The priesthoods were charged with the worship of a specific divinity; the skilled colleges, on the other hand, were charged with the preservation of traditional rules regarding those more general religious observances, the proper fulfilment of which implied a certain amount of knowledge and rendered it necessary that the state in its own interest should provide for the faithful transmission of that knowledge.

These close corporations supplying their own vacancies, of course from the ranks of the burgesses, became in this way the depositaries of skilled arts and sciences.
Augurs--Pontifices Under the Roman constitution and that of the Latin communities in general there were originally but two such colleges; that of the augurs and that of the Pontifices.( 11) The six "bird-carriers" (-augures-) were skilled in interpreting the language of the gods from the flight of birds; an art which was prosecuted with great earnestness and reduced to a quasi-scientific system.

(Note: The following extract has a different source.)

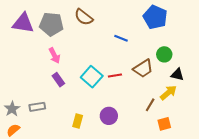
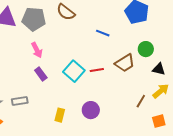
yellow arrow: (168, 93) -> (161, 91), moved
brown line: (150, 105) -> (141, 101), moved
orange square: (164, 124) -> (159, 121), moved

The six "bridge-builders" (-Pontifices-) derived their name from their function, as sacred as it was politically important, of conducting the building and demolition of the bridge over the Tiber.

They were the Roman engineers, who understood the mystery of measures and numbers; whence there devolved upon them also the duty of managing the calendar of the state, of proclaiming to the people the time of new and full moon and the days of festivals, and of seeing that every religious and every judicial act took place on the right day.